AUSTIN, TEXAS — Merchants Capital has provided debt and equity financing for Travis Park Apartments, a 199-unit affordable housing complex in south-central Austin. The sponsor, Sena Affordable Communities, will use the proceeds to acquire and rehabilitate the property, which comprises 22 buildings. Merchants provided a $69.1 million Freddie Mac 4 Percent Low-Income Housing Tax Credit (LIHTC) Immediate TEL loan and $37.6 million in LIHTC equity as the syndicator, as well as a $29 million equity bridge loan for the rehabilitation period. Renovations are expected to take about 18 months to complete and will include the addition of new outdoor recreation areas and playgrounds; accessibility upgrades; window replacement; new boiler and cooling towers; kitchen and bathroom improvements; new energy star appliances; replacement of original fan coil units for heating and cooling; building envelope upgrades; and roof replacement and new signage. Michael Milazzo led the transaction for Merchants Capital.

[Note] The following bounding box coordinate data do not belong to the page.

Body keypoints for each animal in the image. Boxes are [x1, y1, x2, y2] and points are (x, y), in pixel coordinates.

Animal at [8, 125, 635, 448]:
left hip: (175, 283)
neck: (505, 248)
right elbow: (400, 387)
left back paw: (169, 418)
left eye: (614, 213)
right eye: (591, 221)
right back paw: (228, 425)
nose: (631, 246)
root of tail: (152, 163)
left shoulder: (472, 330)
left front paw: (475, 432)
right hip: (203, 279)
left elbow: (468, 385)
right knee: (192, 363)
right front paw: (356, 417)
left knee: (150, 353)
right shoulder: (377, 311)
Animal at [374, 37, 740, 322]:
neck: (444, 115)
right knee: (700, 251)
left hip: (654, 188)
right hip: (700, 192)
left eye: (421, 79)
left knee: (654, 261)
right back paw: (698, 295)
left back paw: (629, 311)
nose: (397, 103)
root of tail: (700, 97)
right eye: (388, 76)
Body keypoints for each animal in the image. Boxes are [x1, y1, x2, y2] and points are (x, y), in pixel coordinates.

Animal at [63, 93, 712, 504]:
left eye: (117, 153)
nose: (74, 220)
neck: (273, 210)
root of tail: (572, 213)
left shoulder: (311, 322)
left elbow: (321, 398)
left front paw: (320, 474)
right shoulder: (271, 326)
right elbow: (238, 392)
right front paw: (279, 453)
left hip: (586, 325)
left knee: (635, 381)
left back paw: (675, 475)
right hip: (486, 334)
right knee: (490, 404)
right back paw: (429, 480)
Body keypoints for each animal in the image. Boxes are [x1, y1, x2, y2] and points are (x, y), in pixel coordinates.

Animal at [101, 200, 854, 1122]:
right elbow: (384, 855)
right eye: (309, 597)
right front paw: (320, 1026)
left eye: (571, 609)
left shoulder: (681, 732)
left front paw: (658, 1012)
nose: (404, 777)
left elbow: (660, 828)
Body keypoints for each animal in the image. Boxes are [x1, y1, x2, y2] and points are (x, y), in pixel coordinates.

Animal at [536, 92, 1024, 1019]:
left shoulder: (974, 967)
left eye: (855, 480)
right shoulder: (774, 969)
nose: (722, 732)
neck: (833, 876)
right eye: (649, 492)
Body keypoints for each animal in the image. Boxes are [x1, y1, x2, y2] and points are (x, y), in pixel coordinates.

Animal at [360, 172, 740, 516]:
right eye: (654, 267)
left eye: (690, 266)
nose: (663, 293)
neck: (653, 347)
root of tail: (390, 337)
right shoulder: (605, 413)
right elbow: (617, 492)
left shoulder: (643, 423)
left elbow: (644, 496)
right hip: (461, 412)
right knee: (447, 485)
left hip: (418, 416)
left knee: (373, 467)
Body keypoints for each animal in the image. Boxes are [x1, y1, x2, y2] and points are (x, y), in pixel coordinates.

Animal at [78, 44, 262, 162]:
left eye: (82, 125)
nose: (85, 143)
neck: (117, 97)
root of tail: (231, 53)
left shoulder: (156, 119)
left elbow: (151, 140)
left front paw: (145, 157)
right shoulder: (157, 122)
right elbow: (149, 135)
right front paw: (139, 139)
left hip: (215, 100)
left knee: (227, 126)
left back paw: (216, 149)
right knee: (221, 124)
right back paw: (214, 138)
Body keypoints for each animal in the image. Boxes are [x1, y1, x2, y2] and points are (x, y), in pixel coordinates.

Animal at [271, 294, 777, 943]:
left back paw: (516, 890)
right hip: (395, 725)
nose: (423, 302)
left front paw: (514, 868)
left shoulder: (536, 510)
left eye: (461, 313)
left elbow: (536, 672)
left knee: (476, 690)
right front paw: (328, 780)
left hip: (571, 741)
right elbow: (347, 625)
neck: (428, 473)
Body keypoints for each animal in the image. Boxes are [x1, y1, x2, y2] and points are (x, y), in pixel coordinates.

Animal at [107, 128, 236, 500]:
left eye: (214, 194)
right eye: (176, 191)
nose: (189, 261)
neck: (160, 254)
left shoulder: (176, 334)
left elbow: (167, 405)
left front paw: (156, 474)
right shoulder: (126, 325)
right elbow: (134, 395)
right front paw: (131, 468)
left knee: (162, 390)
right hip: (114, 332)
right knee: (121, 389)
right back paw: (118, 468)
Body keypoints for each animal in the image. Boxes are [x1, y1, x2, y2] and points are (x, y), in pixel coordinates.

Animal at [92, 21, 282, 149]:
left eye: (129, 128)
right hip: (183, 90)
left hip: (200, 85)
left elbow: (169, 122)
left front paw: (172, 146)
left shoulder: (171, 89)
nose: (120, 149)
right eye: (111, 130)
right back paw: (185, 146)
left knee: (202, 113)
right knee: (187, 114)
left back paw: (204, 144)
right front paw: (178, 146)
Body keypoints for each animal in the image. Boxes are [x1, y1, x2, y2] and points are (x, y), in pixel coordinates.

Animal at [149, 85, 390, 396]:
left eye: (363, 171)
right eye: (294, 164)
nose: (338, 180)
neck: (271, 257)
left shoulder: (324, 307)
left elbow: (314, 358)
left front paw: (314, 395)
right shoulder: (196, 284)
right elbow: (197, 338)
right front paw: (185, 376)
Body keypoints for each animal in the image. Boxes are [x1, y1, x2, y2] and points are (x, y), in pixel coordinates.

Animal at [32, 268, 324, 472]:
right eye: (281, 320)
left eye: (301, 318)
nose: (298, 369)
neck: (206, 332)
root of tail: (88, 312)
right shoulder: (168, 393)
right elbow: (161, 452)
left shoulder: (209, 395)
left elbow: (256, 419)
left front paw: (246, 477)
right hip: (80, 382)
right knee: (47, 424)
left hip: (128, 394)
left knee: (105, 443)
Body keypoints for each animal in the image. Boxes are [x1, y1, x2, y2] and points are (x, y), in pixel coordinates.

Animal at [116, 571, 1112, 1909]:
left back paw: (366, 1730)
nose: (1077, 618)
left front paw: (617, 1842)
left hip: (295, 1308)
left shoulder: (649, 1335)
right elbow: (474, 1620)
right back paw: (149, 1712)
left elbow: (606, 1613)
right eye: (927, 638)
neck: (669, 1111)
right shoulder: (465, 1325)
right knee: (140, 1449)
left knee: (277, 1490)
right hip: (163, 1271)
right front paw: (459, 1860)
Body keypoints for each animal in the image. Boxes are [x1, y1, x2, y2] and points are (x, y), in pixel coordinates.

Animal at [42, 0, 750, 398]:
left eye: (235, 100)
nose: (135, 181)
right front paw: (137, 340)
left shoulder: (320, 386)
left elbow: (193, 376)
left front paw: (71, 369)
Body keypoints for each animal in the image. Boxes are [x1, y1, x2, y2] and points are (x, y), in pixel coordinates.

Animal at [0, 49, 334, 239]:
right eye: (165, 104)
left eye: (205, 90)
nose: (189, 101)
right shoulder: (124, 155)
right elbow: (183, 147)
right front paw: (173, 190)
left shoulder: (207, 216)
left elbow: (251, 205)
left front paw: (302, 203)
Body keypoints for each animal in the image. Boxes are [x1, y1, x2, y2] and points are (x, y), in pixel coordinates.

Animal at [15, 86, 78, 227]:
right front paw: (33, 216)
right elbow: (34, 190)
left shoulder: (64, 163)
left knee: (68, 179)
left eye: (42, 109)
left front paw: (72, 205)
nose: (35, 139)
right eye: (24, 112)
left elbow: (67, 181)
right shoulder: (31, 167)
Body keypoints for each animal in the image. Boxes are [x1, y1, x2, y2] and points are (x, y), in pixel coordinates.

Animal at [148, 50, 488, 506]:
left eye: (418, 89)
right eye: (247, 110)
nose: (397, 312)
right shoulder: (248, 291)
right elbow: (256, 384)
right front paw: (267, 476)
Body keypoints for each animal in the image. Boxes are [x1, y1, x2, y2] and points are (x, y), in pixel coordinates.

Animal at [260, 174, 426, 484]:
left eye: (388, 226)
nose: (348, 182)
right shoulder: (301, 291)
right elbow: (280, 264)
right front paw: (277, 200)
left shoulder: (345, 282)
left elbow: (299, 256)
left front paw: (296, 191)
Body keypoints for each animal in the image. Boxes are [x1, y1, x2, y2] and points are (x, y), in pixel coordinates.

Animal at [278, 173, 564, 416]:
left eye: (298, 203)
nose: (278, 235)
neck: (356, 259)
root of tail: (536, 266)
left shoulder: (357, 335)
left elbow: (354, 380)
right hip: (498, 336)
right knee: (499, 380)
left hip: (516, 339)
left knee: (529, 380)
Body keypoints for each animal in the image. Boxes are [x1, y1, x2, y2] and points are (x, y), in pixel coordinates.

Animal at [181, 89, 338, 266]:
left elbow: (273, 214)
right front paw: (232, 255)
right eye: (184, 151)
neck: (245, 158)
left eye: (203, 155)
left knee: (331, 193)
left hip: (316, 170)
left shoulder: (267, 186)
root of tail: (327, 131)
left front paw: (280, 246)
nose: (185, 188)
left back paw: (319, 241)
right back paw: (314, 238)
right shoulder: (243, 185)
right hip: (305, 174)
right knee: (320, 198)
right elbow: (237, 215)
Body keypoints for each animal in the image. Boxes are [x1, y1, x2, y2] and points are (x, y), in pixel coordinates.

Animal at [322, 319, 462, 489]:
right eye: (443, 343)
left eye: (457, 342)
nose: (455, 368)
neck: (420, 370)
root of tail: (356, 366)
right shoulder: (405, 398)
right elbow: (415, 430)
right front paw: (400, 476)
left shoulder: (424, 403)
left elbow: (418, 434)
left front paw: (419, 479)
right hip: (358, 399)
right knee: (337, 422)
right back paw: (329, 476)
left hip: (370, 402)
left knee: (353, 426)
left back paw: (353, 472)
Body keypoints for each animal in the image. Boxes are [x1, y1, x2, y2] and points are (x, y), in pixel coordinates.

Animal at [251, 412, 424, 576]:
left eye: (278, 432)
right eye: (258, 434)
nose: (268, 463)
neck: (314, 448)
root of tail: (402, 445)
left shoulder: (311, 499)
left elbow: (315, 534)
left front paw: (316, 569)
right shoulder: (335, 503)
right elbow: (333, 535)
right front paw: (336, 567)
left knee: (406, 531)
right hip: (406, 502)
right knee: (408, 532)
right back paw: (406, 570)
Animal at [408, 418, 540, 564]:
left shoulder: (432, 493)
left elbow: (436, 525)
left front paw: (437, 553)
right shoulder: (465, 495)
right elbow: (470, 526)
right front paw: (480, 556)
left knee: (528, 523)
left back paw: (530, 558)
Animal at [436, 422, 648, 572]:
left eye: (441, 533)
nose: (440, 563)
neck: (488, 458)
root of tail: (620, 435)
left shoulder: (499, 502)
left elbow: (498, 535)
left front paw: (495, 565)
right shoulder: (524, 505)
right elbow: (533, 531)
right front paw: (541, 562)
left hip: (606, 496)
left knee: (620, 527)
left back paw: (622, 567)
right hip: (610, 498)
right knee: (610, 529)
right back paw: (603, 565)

SAN ANTONIO — Dallas-based developer Palladium USA has broken ground on a $79 million, 321-unit mixed-income multifamily project in San Antonio. Palladium Old FM 471 will be located on an 11-acre site on the city’s west side and will offer one-, two- and three-bedroom units that will be reserved for households earning between 30 and 80 percent of the area median income. Amenities will include a pool, fitness center, conference room, dog park, business center and a children’s playroom. Cross Architects is designing the project, and Brownstone Group is serving as the general contractor. HPA Design Group is handling interior design. Palladium is developing the project in partnership with the Bexar Management Development Corp. PNC Bank provided $32 million of equity and more than $35 million in long-term debt to the development team, and Texas Department of Housing and Community Affairs issued $36 million in tax-exempt bonds to finance the project. Preleasing is scheduled to begin next fall.